** START OF Selected passage **

In October 2017, the Company closed on a 99-year Ground Lease and a $80.5 million construction financing commitment to support the ground-up development of a to-be-built luxury multi-family project in San Jose, CA. The transaction includes a combination of: (i) a newly created Ground Lease and a $7.2 million leasehold improvement allowance, which was fully funded as of December 31, 2019; and (ii) a $80.5 million leasehold first mortgage.  As of December 31, 2019, $38.9 million of the leasehold first mortgage was funded. During the years ended December 31, 2019 and 2018, the Company recorded $1.2 million and $0.2 million, respectively, of interest income on the loan. The Company entered into a forward purchase contract with SAFE under which SAFE would acquire the Ground Lease in November 2020 for approximately $34.0 million.
In May 2018, the Company provided a $19.9 million leasehold mortgage loan to the ground lessee of a Ground Lease originated at SAFE. The loan was for the acquisition of two multi-tenant office buildings in Atlanta, GA. The loan was repaid in full in November 2019 and during the years ended December 31, 2019 and 2018, the Company recorded $1.9 million and $1.4 million, respectively, of interest income on the loan.
In June 2018, the Company sold two industrial facilities located in Miami, FL to a third-party and simultaneously structured and entered into two Ground Leases. The Company then sold the two Ground Leases to SAFE. Net proceeds from the transactions totaled $36.1 million and the Company recognized a $24.5 million gain on sale.
In January 2019, the Company committed to provide a $13.3 million loan to the ground lessee of a Ground Lease originated at SAFE. The loan is for the conversion of an office building into a multi-family property in Washington, DC. As of December 31, 2019, $12.6 million of the loan was funded. During the year ended December 31, 2019, the Company recorded $1.0 million of interest income on the loan.
In February 2019, the Company acquired the leasehold interest in an office property and simultaneously entered into a new 98-year Ground Lease with SAFE (refer to Note 4). 

In August 2019, the Company acquired the leasehold interest in a net lease asset and simultaneously entered into a new 99-year Ground Lease with SAFE (refer to Note 4). 

In October 2019, SAFE acquired land and SAFE's Ground Lease tenant acquired the leasehold from a venture in which the Company has a 50% ownership interest. In addition, the Company provided a $22.0 million loan to SAFE's Ground Lease tenant for the acquisition of the leasehold. The Company sold the loan at par to a third-party in November 2019.

** END OF Selected passage **

Copy out everything from "In May 2018, the" down to "gain on sale." in the passage on the Company's transactions with SAFE.

** START OF Listing **

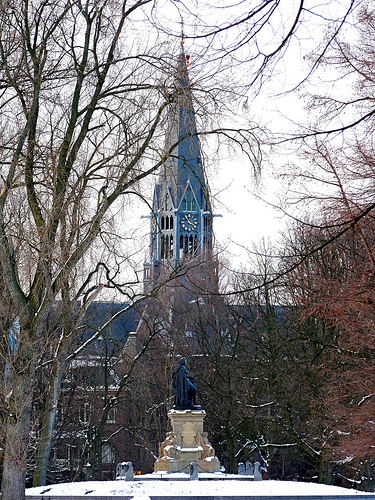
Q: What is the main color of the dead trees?
A: Brown.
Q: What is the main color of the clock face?
A: Blue.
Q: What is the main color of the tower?
A: Blue.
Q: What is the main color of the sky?
A: White.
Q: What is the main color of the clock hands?
A: Yellow.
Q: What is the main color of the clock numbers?
A: Yellow.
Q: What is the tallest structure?
A: The clock tower.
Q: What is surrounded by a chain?
A: A statue.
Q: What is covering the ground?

** END OF Listing **

• Result of the exercise
In May 2018, the Company provided a $19.9 million leasehold mortgage loan to the ground lessee of a Ground Lease originated at SAFE. The loan was for the acquisition of two multi-tenant office buildings in Atlanta, GA. The loan was repaid in full in November 2019 and during the years ended December 31, 2019 and 2018, the Company recorded $1.9 million and $1.4 million, respectively, of interest income on the loan.
In June 2018, the Company sold two industrial facilities located in Miami, FL to a third-party and simultaneously structured and entered into two Ground Leases. The Company then sold the two Ground Leases to SAFE. Net proceeds from the transactions totaled $36.1 million and the Company recognized a $24.5 million gain on sale.